Supplied text:
——————————
Dear Fellows,
I have 2 questions I hope from your precious time you will try to solve my queries:
1) Firstly my dataset is already processed it is not RAW. So I retrieved boxplot of samples successfully by using R. Then next day I identified DEGs by using LIMMA and GEOquery packages and the adj. P.val was set as < 0.5 (I know mostly people prefer 0.05 value but in my case when I put 0.05 so I don't get any result while when I put <0.5 I get probe ids and all the desired data) After that I identified DEGs. The question is this that do I choose a correct approach can I lead this DEGs towards enrichment analysis and secondly as I choose 0.5 val. for P.adj/fdr how to jusitfy it as I am new to this I try to read so many papers regarding this but still I am not able to justify the scoring criteria of fdr is it acceptable to choose fr/adj.pval<0.5.
2) In my case I got 150 down regulated genes and and 95 up regualted genes so collectively I got 245 DEGs. The question is that should I consider up an down regulated genes separately for enrichment analysis including GO, KEGG and TF analysis or can I collectively calculate Enrichment analysis of all DEGs (it includes up and down regulated genes).
I try to make my questions crystal clear still if there is any mistake so sorry for the inconvenience.
I just want to know in 1st query is my approach is correct and in 2nd query I want to know that what is the correct approach or mostly used approach for enrichment analysis (using DEGs collectively or up and down regulated genes separately) I try to search literature and read many posts on biostar and bioconductor as well but still it is not clear to me.
Thank you in advance.
——————————
Data records:

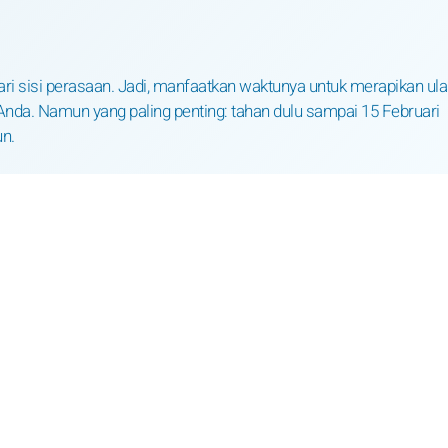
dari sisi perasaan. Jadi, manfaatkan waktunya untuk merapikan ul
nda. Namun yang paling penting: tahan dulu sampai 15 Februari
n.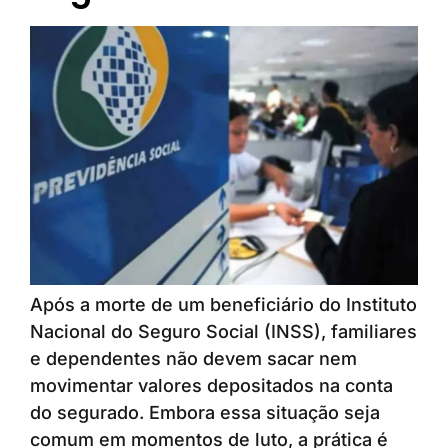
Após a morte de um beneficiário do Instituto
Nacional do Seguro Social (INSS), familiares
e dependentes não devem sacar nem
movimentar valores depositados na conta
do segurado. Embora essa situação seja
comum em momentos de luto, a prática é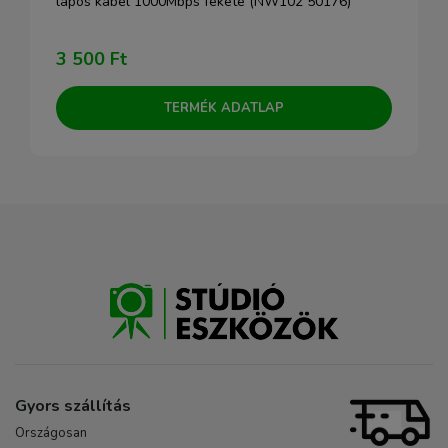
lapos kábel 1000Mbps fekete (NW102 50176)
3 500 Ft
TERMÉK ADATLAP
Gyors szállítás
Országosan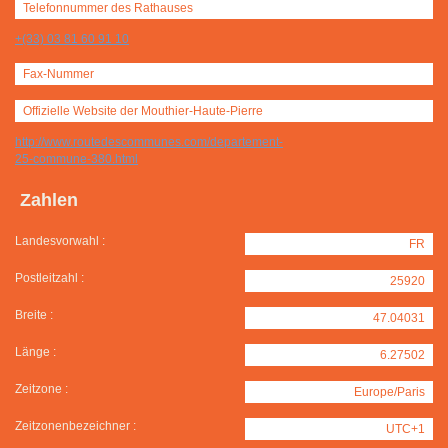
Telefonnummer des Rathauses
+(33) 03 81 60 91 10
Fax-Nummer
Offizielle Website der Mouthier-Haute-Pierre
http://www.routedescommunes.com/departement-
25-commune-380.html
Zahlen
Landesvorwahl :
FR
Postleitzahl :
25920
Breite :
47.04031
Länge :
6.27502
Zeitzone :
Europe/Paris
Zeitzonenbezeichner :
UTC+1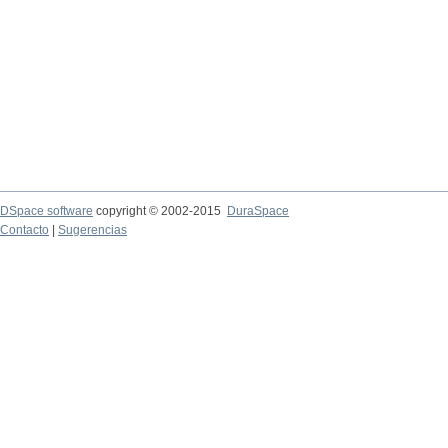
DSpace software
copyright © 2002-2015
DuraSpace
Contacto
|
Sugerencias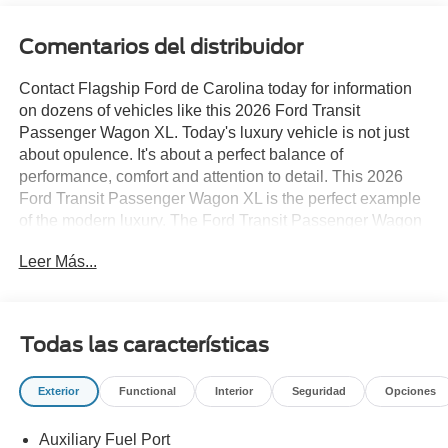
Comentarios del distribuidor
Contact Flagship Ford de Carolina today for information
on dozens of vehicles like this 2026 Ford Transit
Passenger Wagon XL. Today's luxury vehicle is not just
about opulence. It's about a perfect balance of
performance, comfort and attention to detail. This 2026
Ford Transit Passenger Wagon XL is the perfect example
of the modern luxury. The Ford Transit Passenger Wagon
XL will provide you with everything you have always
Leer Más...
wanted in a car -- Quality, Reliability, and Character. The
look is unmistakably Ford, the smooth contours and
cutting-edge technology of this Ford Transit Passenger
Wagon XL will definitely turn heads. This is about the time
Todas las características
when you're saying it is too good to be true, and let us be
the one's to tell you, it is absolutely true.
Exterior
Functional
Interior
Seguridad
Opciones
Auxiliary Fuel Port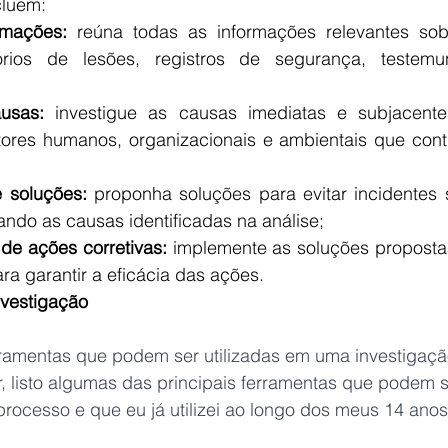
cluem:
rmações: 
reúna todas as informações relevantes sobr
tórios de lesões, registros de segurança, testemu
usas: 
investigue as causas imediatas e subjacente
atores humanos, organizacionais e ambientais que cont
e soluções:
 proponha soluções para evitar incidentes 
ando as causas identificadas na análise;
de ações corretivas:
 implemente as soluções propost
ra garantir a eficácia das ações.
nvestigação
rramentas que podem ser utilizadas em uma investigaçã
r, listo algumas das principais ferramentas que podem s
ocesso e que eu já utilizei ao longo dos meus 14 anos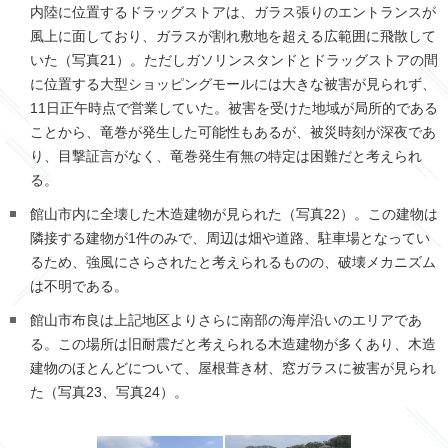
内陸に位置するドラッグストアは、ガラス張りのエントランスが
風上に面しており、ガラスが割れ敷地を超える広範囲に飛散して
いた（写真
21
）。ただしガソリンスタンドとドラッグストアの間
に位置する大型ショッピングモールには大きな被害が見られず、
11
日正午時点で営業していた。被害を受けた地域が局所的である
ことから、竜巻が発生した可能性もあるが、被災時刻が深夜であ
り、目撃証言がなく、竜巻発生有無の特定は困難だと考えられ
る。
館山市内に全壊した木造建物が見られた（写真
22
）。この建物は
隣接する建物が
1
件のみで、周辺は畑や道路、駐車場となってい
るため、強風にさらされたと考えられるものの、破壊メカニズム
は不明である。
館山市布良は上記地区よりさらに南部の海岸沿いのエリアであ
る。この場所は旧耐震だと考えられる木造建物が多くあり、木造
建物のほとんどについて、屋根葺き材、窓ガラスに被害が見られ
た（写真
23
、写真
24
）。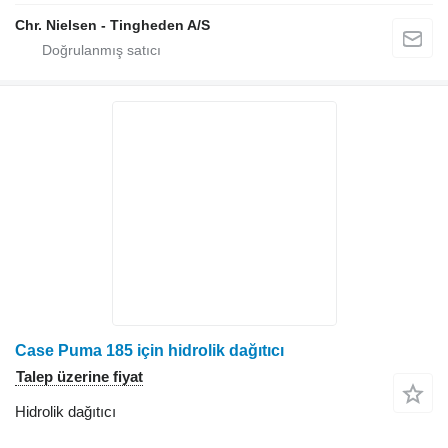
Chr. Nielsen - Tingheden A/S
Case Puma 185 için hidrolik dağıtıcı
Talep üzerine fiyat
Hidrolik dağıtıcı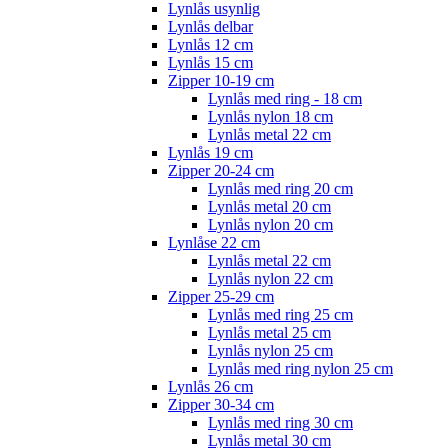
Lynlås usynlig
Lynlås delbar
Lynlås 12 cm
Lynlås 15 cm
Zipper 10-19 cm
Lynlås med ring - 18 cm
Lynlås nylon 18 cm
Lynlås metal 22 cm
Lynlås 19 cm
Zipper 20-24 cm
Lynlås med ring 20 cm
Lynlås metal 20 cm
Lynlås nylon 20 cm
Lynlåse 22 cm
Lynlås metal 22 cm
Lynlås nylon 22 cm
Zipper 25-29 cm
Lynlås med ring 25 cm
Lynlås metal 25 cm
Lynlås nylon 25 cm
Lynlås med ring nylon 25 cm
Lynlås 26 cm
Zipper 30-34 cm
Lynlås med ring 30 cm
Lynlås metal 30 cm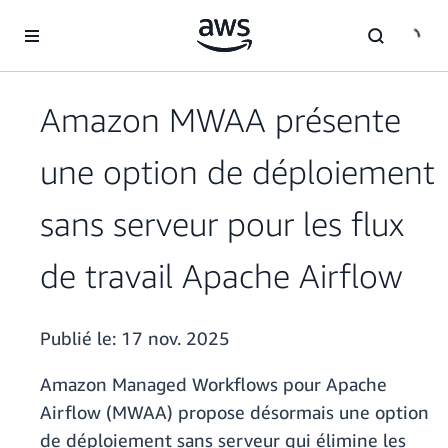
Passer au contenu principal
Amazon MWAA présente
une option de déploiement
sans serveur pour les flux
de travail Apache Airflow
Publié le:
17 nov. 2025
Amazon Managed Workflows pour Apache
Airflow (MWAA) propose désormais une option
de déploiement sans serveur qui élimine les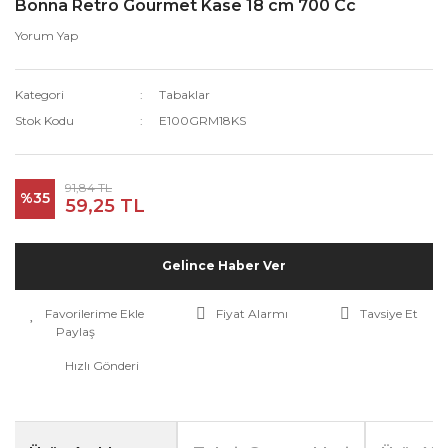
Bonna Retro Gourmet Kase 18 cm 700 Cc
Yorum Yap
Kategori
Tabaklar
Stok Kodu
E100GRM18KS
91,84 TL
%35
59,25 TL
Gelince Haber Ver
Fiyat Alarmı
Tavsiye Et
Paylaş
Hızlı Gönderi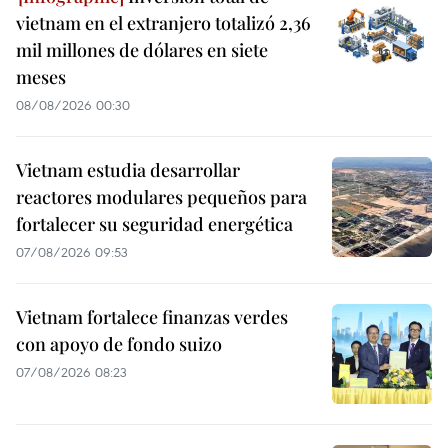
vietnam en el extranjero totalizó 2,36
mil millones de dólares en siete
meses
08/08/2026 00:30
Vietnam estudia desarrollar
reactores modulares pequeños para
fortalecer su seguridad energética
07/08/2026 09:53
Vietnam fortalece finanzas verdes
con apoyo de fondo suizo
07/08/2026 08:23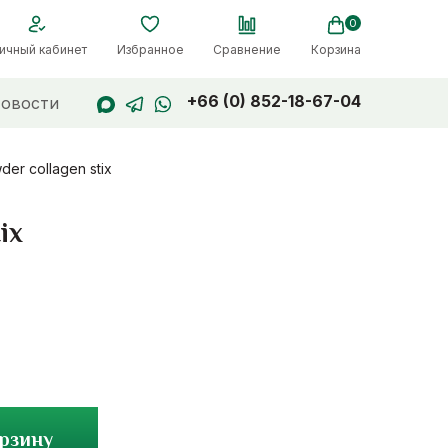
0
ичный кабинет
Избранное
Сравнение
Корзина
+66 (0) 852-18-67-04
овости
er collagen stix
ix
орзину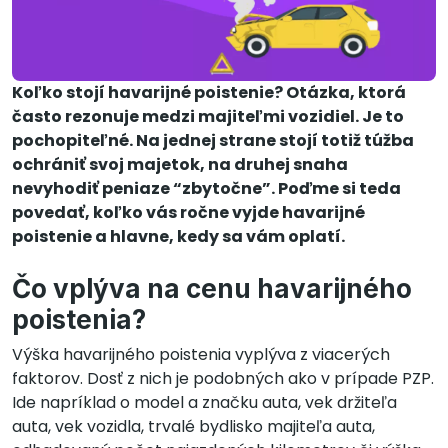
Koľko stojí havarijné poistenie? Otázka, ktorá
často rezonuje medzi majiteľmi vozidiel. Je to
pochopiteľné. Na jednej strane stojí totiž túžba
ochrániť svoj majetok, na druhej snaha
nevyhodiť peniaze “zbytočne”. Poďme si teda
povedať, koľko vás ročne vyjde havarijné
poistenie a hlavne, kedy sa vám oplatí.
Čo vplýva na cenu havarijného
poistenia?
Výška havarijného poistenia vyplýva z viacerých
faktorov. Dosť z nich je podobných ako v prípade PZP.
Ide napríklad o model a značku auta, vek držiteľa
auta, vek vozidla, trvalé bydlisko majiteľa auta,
——————————
Aim of the task:
Pick up the forum post above about choosing an adjusted p-value cutoff for DEGs and running enrichment analysis, and continue it from the point where it stops.

Task output:
Dear Aaron,
First of all thank you my concepts are much clear now it such a detailed information. As you said 0.5 is not a good score but can you suggest me what should I do because when I choose 0.05 FDR score it shows me no result.
I also optimized the result by following FDR score:
FDR score > No. of DEGs
0.1 > 3
0.3> 38
0.4> 155
I am working on cancer dataset which has 10 samples (I downloaded the dataset from GEOdb) I used LIMMA and GEOquery packages and then I want to do its functional enrichment analysis and miRNA analysis.
Should I go with 0.4 it shows 155 DEG which means it have 62 false positive genes it is much better than 0.5 score. Your suggestion on this will be really appreciated,
Well, 40% isn't much different from 50% in my opinion.
As a general rule, I wouldn't go above a FDR of 20%, which means that there is, at worst, 1 false positive on average for every 5 genes in the DE set. Of course, this probably means you won't have enough DE genes for a gene set enrichment analysis, but doing such analyses with a DE list identified at a FDR of 40-50% would be a waste of time anyway. With an expected 62 false positive genes, entire gene sets could be filled with false positives, which would be misleading.